Tales of the Dark Side (gurdondark) wrote,
Tales of the Dark Side
gurdondark

The Tale of the Slaughter of the Innocents

I never made it past Tenderfoot level in the Boy Scouts, perhaps because our Scout Troop never really clued in much on merit badges and the like. We had a wonderful fellow who served as our troop leader, and we met in this really cool wooden house on the outskirts of town, right by Gurdon pond. We'd have evening meetings in which we played games in which we played an odd form of rugby involving rolling a giant log past a goal line, or this game called "grab the bacon", a sort of "grab the ball" game (also with rugby references, though far less violent) involving a tied up sports sock.

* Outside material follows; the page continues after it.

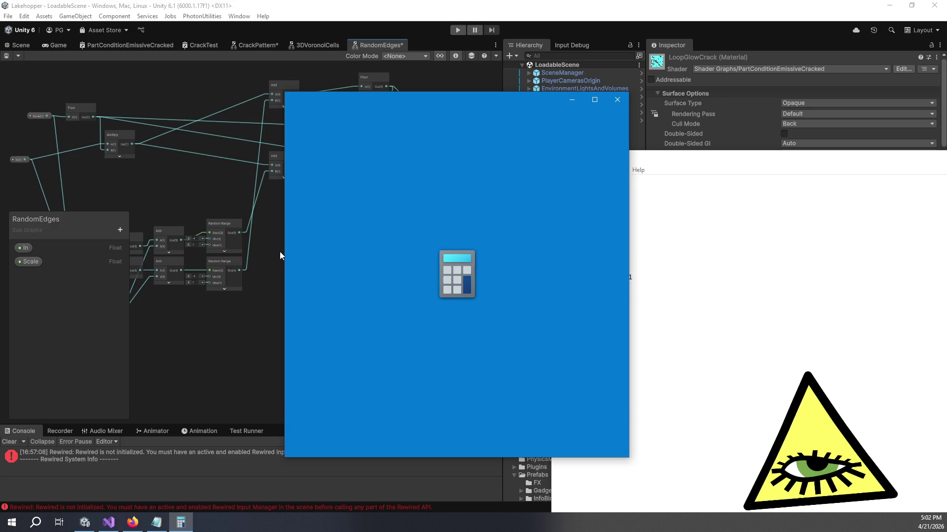
key("alt+F4")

Our troop went on a campout in the deep pine woods, near a little pond. I had my Scout uniform on, and an official Scout backpack, Scout compass, and Scout knife, in a hip leather holster.

During our hike around the area, someone happened upon a wild turkey with a clutch of turkey eggs. Wild turkeys were quite rare then, as hunters had all but hunted them out. The game and fish people were in the process of restoring them. We all kept hiking, and walked on to pitch tents and make camp.

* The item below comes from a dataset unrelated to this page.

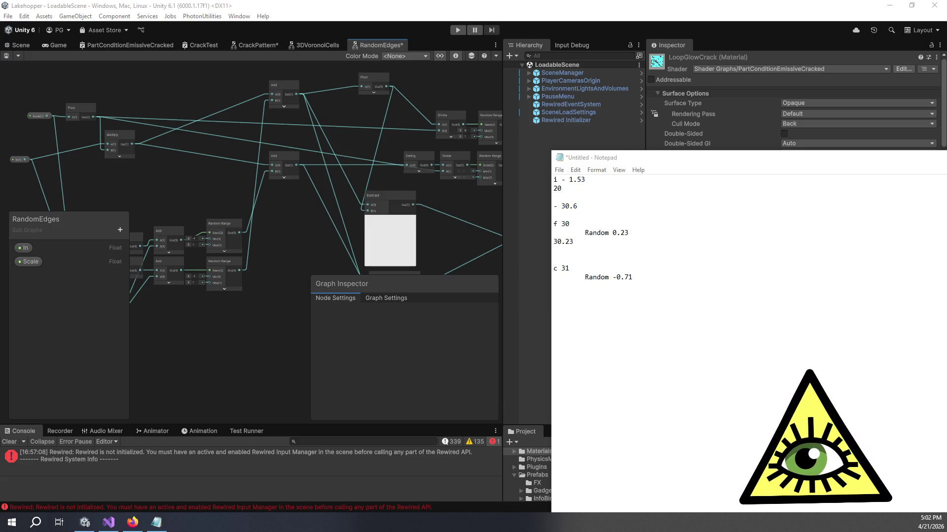
left_click(645, 280)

The next day, I was walking down the trail when I happened upon several of my fellow scouts near the turkey eggs. It turned out that they had decided, in an act of sheer malice, to destroy the eggs. I was a timid, rules-obsessed kid, so I started to walk away. One of the guys, a cool guy named Mike (needless to say, now a preacher), said "oh, no, Bob, you're going to join in, too". I had all the spine of a jellyfish among these more popular, more worthwhile in every way kids. They handed me the pointy stick they were using. I raised the stick high, and imagined I could feel a powerful evil take hold of me as I rammed the point home among the eggs. The eggs were destroyed.

I felt guilty for years about this. I spent my junior high years literally in tears on a frequent basis.
I am a person who feels guilt easily, and it never relented. As I sit here now, it is welling up in me again. I did not tell my parents about this for a year or two, until I broke down in tears one night at home, just after a Scout meeting in which a new team leader had said "this must not have been very good scouts" when being told about the problem.

I have no excuse for what I did. I just went along, and destroyed those eggs. I hesitate to say I learned anything from it all, other than perhaps that I was not a good person.